Another critical possbility may be amplified, too. Those in Euro-American settings who explore entanglements between diverse modes of human and nonhuman life may become better equipped than heretofore to engage rich traditions of cross-species perspectivalism advanced in several nonwestern regions as well as in indigenous traditions of peoples now partitioned by "reservations" in western "settler" societies.[vii] We may rise above a nature/culture bifurcation of our own making, pressing either to impose one side or the other of the European dualist/reductionist debate upon interpretations of nonwestern peoples or to "bracket" both Eurocentric conceptions in an artificial way. More reciprocal modes of dialogue now become more feasible between advocates of decolonialism located in different regions, not because of a change in this dimension alone, of course, but by linking it to studies that oppose imperial captures by capitalism and the nature/culture divisions bound to it. In fact, the latter dimension has played a role in all civilizations of productivity and abundance, not only in capitalism. Though capitalism leads the way today.
   Opportunities may now be augmented to learn from less-productivist oriented cultures how to promote resilence during an age of rapid climate change and periodic pandemics, so as to break the hegemony of private profit, stratification, economic growth and mastery over nature. Augmented but not launched.
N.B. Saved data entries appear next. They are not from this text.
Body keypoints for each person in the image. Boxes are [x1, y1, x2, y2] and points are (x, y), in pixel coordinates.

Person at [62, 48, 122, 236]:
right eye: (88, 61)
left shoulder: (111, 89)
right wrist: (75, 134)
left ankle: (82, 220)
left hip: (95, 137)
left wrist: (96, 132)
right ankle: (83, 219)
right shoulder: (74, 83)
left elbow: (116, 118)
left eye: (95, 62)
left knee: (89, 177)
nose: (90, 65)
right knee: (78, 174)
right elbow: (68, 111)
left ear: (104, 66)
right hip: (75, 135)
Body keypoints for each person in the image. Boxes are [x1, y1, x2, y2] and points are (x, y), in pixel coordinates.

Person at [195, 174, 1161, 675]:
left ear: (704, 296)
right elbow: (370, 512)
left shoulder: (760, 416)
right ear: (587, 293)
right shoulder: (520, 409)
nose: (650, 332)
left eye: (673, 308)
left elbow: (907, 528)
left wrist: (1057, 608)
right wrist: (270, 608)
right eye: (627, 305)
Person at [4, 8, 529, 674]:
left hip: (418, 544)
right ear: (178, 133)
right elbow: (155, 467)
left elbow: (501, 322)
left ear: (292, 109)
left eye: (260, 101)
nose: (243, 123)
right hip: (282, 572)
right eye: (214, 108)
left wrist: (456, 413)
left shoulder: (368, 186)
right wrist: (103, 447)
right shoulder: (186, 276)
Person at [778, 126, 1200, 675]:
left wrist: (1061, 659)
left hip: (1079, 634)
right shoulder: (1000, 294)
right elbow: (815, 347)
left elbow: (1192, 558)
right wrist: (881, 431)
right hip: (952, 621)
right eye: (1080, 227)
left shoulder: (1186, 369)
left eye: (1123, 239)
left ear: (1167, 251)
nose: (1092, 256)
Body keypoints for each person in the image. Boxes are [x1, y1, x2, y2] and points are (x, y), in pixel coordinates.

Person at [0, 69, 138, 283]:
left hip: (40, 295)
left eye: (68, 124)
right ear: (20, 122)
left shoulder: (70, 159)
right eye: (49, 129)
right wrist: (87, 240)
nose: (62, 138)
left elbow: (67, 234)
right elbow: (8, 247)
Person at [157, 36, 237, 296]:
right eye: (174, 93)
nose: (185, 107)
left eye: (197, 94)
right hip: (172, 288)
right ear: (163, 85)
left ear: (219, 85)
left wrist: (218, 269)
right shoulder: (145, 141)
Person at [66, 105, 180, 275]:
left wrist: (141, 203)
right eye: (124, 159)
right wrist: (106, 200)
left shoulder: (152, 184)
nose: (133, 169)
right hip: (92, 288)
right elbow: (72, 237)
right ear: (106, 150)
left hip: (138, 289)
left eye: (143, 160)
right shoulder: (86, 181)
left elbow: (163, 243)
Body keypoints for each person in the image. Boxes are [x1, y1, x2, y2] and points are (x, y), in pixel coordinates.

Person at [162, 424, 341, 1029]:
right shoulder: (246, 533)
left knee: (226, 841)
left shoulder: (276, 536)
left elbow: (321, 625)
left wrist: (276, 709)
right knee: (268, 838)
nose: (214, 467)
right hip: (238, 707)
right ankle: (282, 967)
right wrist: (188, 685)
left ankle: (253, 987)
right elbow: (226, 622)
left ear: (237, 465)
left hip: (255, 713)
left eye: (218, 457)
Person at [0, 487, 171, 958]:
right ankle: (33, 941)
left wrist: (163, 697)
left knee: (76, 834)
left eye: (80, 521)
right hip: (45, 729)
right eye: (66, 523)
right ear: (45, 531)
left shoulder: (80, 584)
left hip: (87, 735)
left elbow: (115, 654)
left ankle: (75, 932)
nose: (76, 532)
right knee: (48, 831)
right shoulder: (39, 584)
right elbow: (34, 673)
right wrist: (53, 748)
Numerous such dialogues have been underway for a while.

Endnotes

[i] One account is offered in The Fragility of Things: Self-Organizing Processes, Neoliberal Fantasies, and Democratic Activism (Durham: Duke University Press, 2013).
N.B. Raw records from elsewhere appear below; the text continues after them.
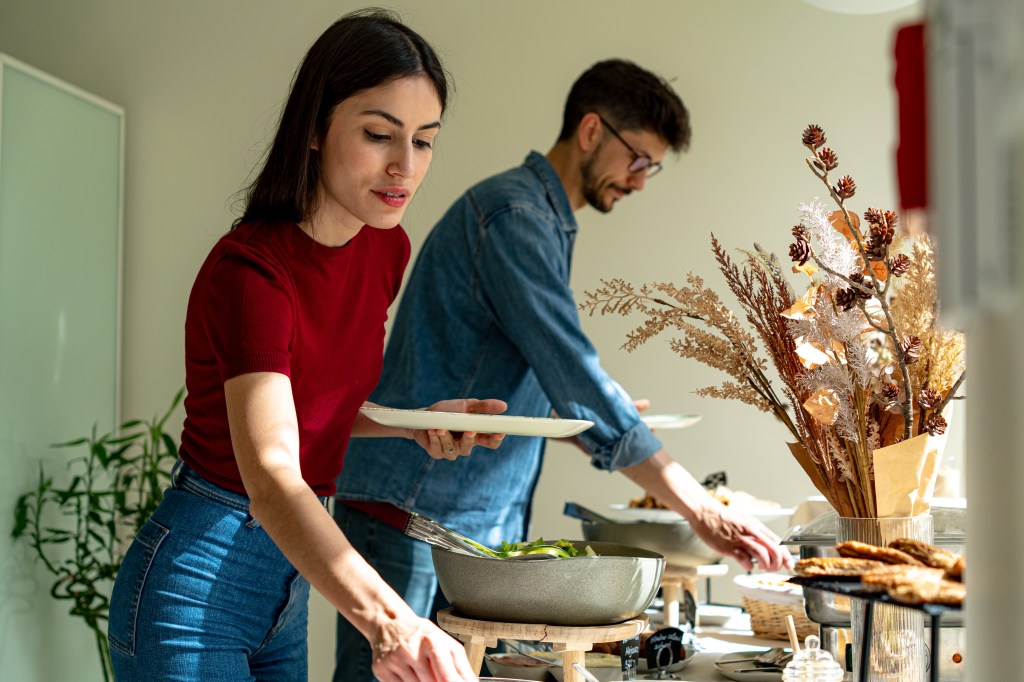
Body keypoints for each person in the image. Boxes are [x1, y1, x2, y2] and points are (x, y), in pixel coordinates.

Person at [333, 58, 793, 680]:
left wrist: (577, 414)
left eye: (650, 168)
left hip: (457, 517)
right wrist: (701, 510)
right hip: (414, 509)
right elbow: (576, 373)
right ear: (592, 131)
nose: (639, 183)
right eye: (638, 161)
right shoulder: (516, 218)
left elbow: (523, 373)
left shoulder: (537, 218)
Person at [106, 9, 506, 682]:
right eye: (379, 134)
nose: (403, 166)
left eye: (425, 141)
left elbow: (307, 407)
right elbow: (269, 475)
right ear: (316, 129)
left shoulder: (385, 248)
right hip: (196, 589)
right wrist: (392, 621)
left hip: (288, 590)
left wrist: (416, 424)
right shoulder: (252, 273)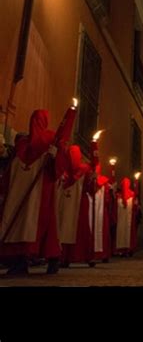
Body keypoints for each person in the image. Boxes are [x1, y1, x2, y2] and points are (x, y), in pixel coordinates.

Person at [0, 105, 76, 275]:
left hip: (38, 190)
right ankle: (33, 261)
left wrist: (55, 154)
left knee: (32, 224)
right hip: (33, 191)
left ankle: (43, 260)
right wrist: (56, 154)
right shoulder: (40, 141)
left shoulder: (31, 143)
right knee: (39, 225)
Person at [115, 177, 138, 257]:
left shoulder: (121, 195)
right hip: (123, 219)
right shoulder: (121, 195)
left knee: (123, 232)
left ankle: (125, 249)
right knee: (124, 232)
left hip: (124, 219)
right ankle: (125, 249)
[ii] Thus Descartes says, "For the whole duration of my life can be divided into an infinite number of parts, no one of which is dependent on the others, and so it does not follow from the fact that I have existed a short while before that I should exist now, unless at this moment some cause produces and creates me..." That is God, the eminent cause, which, of course, rules out emergent causation. Meditations, trans by Lawrence lafleur, New York: Library of Liberal Arts, 1952), p. 105.

[iii] Dean Buonomano, Your Brain is a Time Machine: The Neuroscience and Physics of Time (New York: Norton, 2018), p. 156. .

[iv] Michael Oldstone, Viruses, Plagues, History New York: Oxford University Press, 2010, pp. 19-40.

[v] Patrick Forterre, "To be or not to be alive: How recent discoveries challenge the traditional definitions of viruses and life", Studies in History and Philosophy of Biological and Biomedical Sciences ( vol. 59) 2016, 100-108.

[vi] I have focused in this piece on one strain in social/natural science engagements starting from what might be called the majoritarian drive in each. All along there have been challenges by an evolving minor tradition, exemplified here by Bergson and Kauffman. But it reaches back to at least Lucretius, and finds recent expression in Nietzsche, Kafka, Whitehead, Baldwin, Haraway, Bennett, and Deleuze.

[vii] For studies that do exactly that see Deborah Danowski and Eduardo Viveiros de Castro, The Ends of the World, trans. by Rodrigo Nunes (Cambridge: Polity Press, 2017); and Anatoli Ignatov, "The Earth as Gift Giving Ancestor", Political Theory, 45 no 1, (2017), 52-57.